Exercise directions: Return only those lines of the material that contain "Drill".
━━━ Provided material ━━━
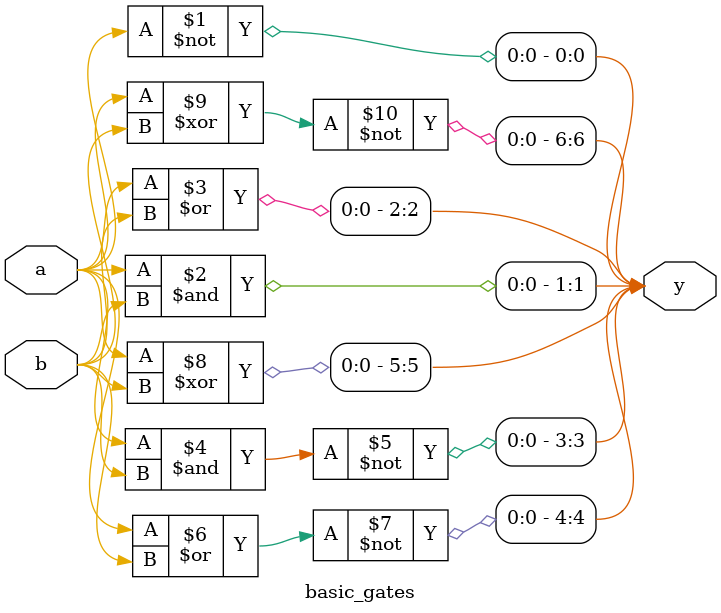
<source format=v>
module basic_gates(input a,b,output [6:0]y);

assign y[0]=~a;
assign y[1]=a&b;
assign y[2]=a|b;
assign y[3]=~(a&b);
assign y[4]=~(a|b);
assign y[5]=a^b;
assign y[6]=~(a^b);


endmodule

</source>
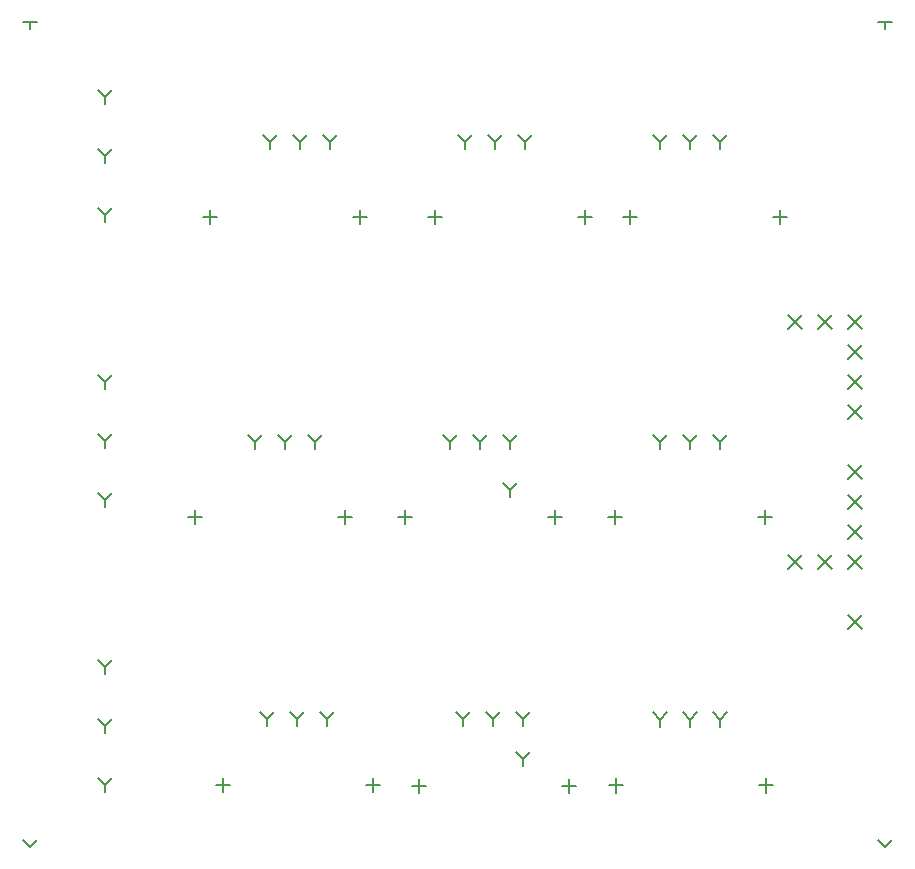
<source format=gbr>
G04 DipTrace 3.2.0.1*
G04 Through.gbr*
%MOIN*%
G04 #@! TF.FileFunction,Plated,1,2,PTH,Drill*
G04 #@! TF.Part,Single*
G04 Drill Symbols*
G04 D=0.038005 - Cross*
G04 D=0.03937 - X*
G04 D=0.043307 - Y*
G04 D=0.11811 - T*
G04 D=0.122047 - V*
%ADD10C,0.007874*%
%FSLAX26Y26*%
G04*
G70*
G90*
G75*
G01*
X770079Y3067323D2*
D10*
X793701Y3043701D1*
X817323Y3067323D1*
X793701Y3043701D2*
Y3020079D1*
X770079Y2870472D2*
X793701Y2846850D1*
X817323Y2870472D1*
X793701Y2846850D2*
Y2823228D1*
X770079Y2673622D2*
X793701Y2650000D1*
X817323Y2673622D1*
X793701Y2650000D2*
Y2626378D1*
X770079Y2117323D2*
X793701Y2093701D1*
X817323Y2117323D1*
X793701Y2093701D2*
Y2070079D1*
X770079Y1920472D2*
X793701Y1896850D1*
X817323Y1920472D1*
X793701Y1896850D2*
Y1873228D1*
X770079Y1723622D2*
X793701Y1700000D1*
X817323Y1723622D1*
X793701Y1700000D2*
Y1676378D1*
X770079Y1167323D2*
X793701Y1143701D1*
X817323Y1167323D1*
X793701Y1143701D2*
Y1120079D1*
X770079Y970472D2*
X793701Y946850D1*
X817323Y970472D1*
X793701Y946850D2*
Y923228D1*
X770079Y773622D2*
X793701Y750000D1*
X817323Y773622D1*
X793701Y750000D2*
Y726378D1*
X3270079Y2317323D2*
X3317323Y2270079D1*
Y2317323D2*
X3270079Y2270079D1*
Y2217323D2*
X3317323Y2170079D1*
Y2217323D2*
X3270079Y2170079D1*
Y2117323D2*
X3317323Y2070079D1*
Y2117323D2*
X3270079Y2070079D1*
Y1317323D2*
X3317323Y1270079D1*
Y1317323D2*
X3270079Y1270079D1*
Y1817323D2*
X3317323Y1770079D1*
Y1817323D2*
X3270079Y1770079D1*
Y1717323D2*
X3317323Y1670079D1*
Y1717323D2*
X3270079Y1670079D1*
Y1617323D2*
X3317323Y1570079D1*
Y1617323D2*
X3270079Y1570079D1*
Y2017323D2*
X3317323Y1970079D1*
Y2017323D2*
X3270079Y1970079D1*
Y1517323D2*
X3317323Y1470079D1*
Y1517323D2*
X3270079Y1470079D1*
X3070079Y1517323D2*
X3117323Y1470079D1*
Y1517323D2*
X3070079Y1470079D1*
Y2317323D2*
X3117323Y2270079D1*
Y2317323D2*
X3070079Y2270079D1*
X3170079Y2317323D2*
X3217323Y2270079D1*
Y2317323D2*
X3170079Y2270079D1*
Y1517323D2*
X3217323Y1470079D1*
Y1517323D2*
X3170079Y1470079D1*
X1320079Y2917323D2*
X1343701Y2893701D1*
X1367323Y2917323D1*
X1343701Y2893701D2*
Y2870079D1*
X1420079Y2917323D2*
X1443701Y2893701D1*
X1467323Y2917323D1*
X1443701Y2893701D2*
Y2870079D1*
X1520079Y2917323D2*
X1543701Y2893701D1*
X1567323Y2917323D1*
X1543701Y2893701D2*
Y2870079D1*
X1970079Y2917323D2*
X1993701Y2893701D1*
X2017323Y2917323D1*
X1993701Y2893701D2*
Y2870079D1*
X2070079Y2917323D2*
X2093701Y2893701D1*
X2117323Y2917323D1*
X2093701Y2893701D2*
Y2870079D1*
X2170079Y2917323D2*
X2193701Y2893701D1*
X2217323Y2917323D1*
X2193701Y2893701D2*
Y2870079D1*
X2620079Y2917323D2*
X2643701Y2893701D1*
X2667323Y2917323D1*
X2643701Y2893701D2*
Y2870079D1*
X2720079Y2917323D2*
X2743701Y2893701D1*
X2767323Y2917323D1*
X2743701Y2893701D2*
Y2870079D1*
X2820079Y2917323D2*
X2843701Y2893701D1*
X2867323Y2917323D1*
X2843701Y2893701D2*
Y2870079D1*
X1270079Y1917323D2*
X1293701Y1893701D1*
X1317323Y1917323D1*
X1293701Y1893701D2*
Y1870079D1*
X1370079Y1917323D2*
X1393701Y1893701D1*
X1417323Y1917323D1*
X1393701Y1893701D2*
Y1870079D1*
X1470079Y1917323D2*
X1493701Y1893701D1*
X1517323Y1917323D1*
X1493701Y1893701D2*
Y1870079D1*
X1920079Y1917323D2*
X1943701Y1893701D1*
X1967323Y1917323D1*
X1943701Y1893701D2*
Y1870079D1*
X2020079Y1917323D2*
X2043701Y1893701D1*
X2067323Y1917323D1*
X2043701Y1893701D2*
Y1870079D1*
X2120079Y1917323D2*
X2143701Y1893701D1*
X2167323Y1917323D1*
X2143701Y1893701D2*
Y1870079D1*
X2620079Y1917323D2*
X2643701Y1893701D1*
X2667323Y1917323D1*
X2643701Y1893701D2*
Y1870079D1*
X2720079Y1917323D2*
X2743701Y1893701D1*
X2767323Y1917323D1*
X2743701Y1893701D2*
Y1870079D1*
X2820079Y1917323D2*
X2843701Y1893701D1*
X2867323Y1917323D1*
X2843701Y1893701D2*
Y1870079D1*
X1310507Y993927D2*
X1334129Y970304D1*
X1357751Y993927D1*
X1334129Y970304D2*
Y946682D1*
X1410507Y993927D2*
X1434129Y970304D1*
X1457751Y993927D1*
X1434129Y970304D2*
Y946682D1*
X1510507Y993927D2*
X1534129Y970304D1*
X1557751Y993927D1*
X1534129Y970304D2*
Y946682D1*
X1963941Y994219D2*
X1987563Y970597D1*
X2011185Y994219D1*
X1987563Y970597D2*
Y946975D1*
X2063941Y994219D2*
X2087563Y970597D1*
X2111185Y994219D1*
X2087563Y970597D2*
Y946975D1*
X2163941Y994219D2*
X2187563Y970597D1*
X2211185Y994219D1*
X2187563Y970597D2*
Y946975D1*
X2619780Y992467D2*
X2643402Y968845D1*
X2667024Y992467D1*
X2643402Y968845D2*
Y945223D1*
X2719780Y992467D2*
X2743402Y968845D1*
X2767024Y992467D1*
X2743402Y968845D2*
Y945223D1*
X2819780Y992467D2*
X2843402Y968845D1*
X2867024Y992467D1*
X2843402Y968845D2*
Y945223D1*
X1643701Y2667323D2*
Y2620079D1*
X1620079Y2643701D2*
X1667323D1*
X1143701Y2667323D2*
Y2620079D1*
X1120079Y2643701D2*
X1167323D1*
X2393701Y2667323D2*
Y2620079D1*
X2370079Y2643701D2*
X2417323D1*
X1893701Y2667323D2*
Y2620079D1*
X1870079Y2643701D2*
X1917323D1*
X3043701Y2667323D2*
Y2620079D1*
X3020079Y2643701D2*
X3067323D1*
X2543701Y2667323D2*
Y2620079D1*
X2520079Y2643701D2*
X2567323D1*
X1593701Y1667323D2*
Y1620079D1*
X1570079Y1643701D2*
X1617323D1*
X1093701Y1667323D2*
Y1620079D1*
X1070079Y1643701D2*
X1117323D1*
X2293701Y1667323D2*
Y1620079D1*
X2270079Y1643701D2*
X2317323D1*
X1793701Y1667323D2*
Y1620079D1*
X1770079Y1643701D2*
X1817323D1*
X2993701Y1667323D2*
Y1620079D1*
X2970079Y1643701D2*
X3017323D1*
X2493701Y1667323D2*
Y1620079D1*
X2470079Y1643701D2*
X2517323D1*
X1687488Y774282D2*
Y727038D1*
X1663866Y750660D2*
X1711110D1*
X1187488Y774282D2*
Y727038D1*
X1163866Y750660D2*
X1211110D1*
X2339045Y772319D2*
Y725075D1*
X2315423Y748697D2*
X2362667D1*
X1839045Y772319D2*
Y725075D1*
X1815423Y748697D2*
X1862667D1*
X2998178Y773010D2*
Y725766D1*
X2974556Y749388D2*
X3021801D1*
X2498178Y773010D2*
Y725766D1*
X2474556Y749388D2*
X2521801D1*
X2163941Y862067D2*
X2187563Y838445D1*
X2211185Y862067D1*
X2187563Y838445D2*
Y814823D1*
X2120079Y1756378D2*
X2143701Y1732756D1*
X2167323Y1756378D1*
X2143701Y1732756D2*
Y1709134D1*
X520079Y3293701D2*
X567323D1*
X543701D2*
Y3270079D1*
X520079Y567323D2*
X543701Y543701D1*
X567323Y567323D1*
X3370079D2*
X3393701Y543701D1*
X3417323Y567323D1*
X3370079Y3293701D2*
X3417323D1*
X3393701D2*
Y3270079D1*
M02*

</source>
━━━
Answer area:
G04 #@! TF.FileFunction,Plated,1,2,PTH,Drill*
G04 Drill Symbols*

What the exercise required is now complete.